**How to complete this task**
The line containing "letter-spacing: 0.5px;" and every line after it to the end of the records: set those down exactly, without any pictures.

(Stored items from a collection)
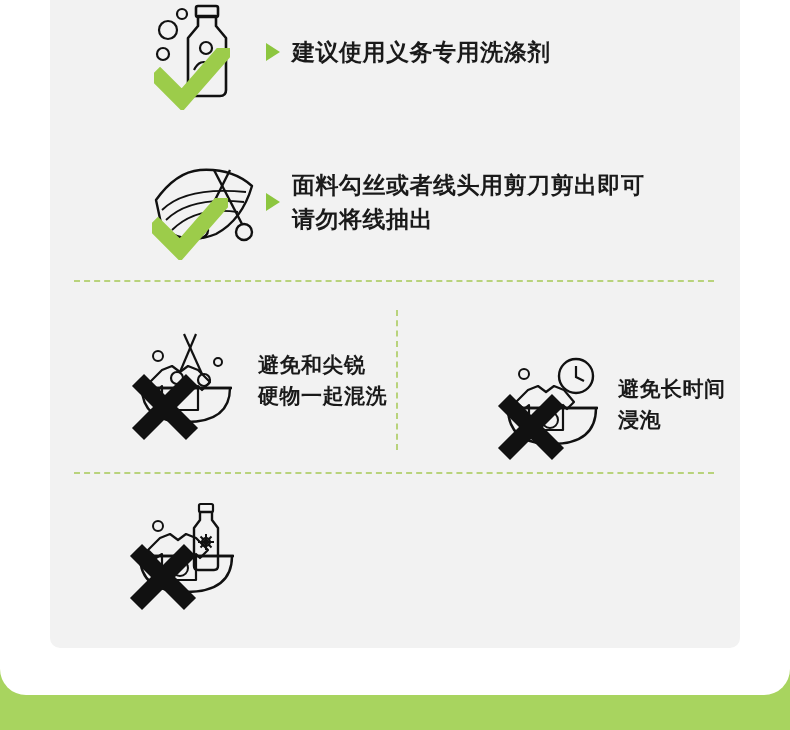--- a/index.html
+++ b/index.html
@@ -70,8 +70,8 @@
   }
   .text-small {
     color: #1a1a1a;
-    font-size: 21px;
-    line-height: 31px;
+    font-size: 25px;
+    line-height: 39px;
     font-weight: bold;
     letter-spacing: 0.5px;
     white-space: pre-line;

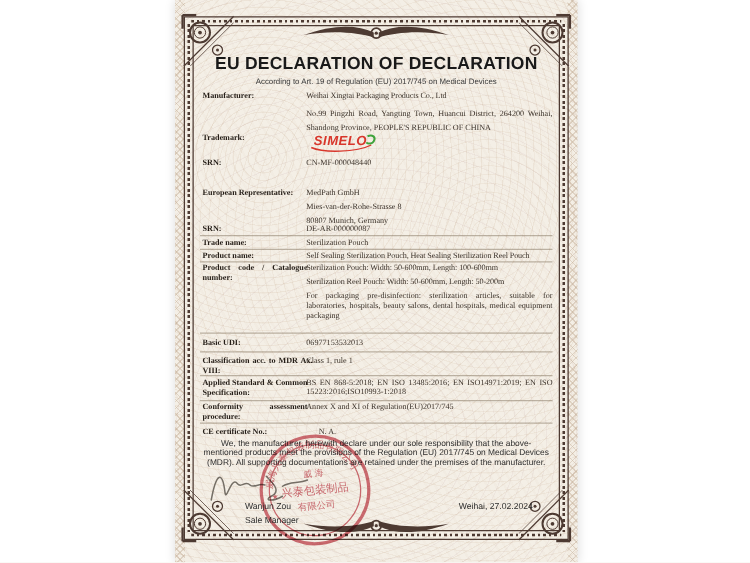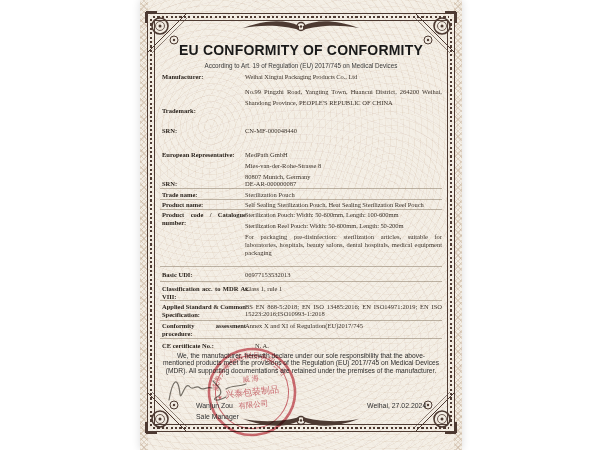--- a/index.html
+++ b/index.html
@@ -154,7 +154,7 @@
     </div>
 
     <div class="content">
-      <div class="title">EU CONFORMITY OF CONFORMITY</div>
+      <div class="title">EU DECLARATION OF DECLARATION</div>
       <div class="subtitle">According to Art. 19 of Regulation (EU) 2017/745 on Medical Devices</div>
 
       <div class="row" style="top:73px">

**Exercise response**
     letter-spacing: 0.5px;
     white-space: pre-line;

--- a/index.html
+++ b/index.html
@@ -154,7 +154,7 @@
     </div>
 
     <div class="content">
-      <div class="title">EU CONFORMITY OF CONFORMITY</div>
+      <div class="title">EU DECLARATION OF DECLARATION</div>
       <div class="subtitle">According to Art. 19 of Regulation (EU) 2017/745 on Medical Devices</div>
 
       <div class="row" style="top:73px">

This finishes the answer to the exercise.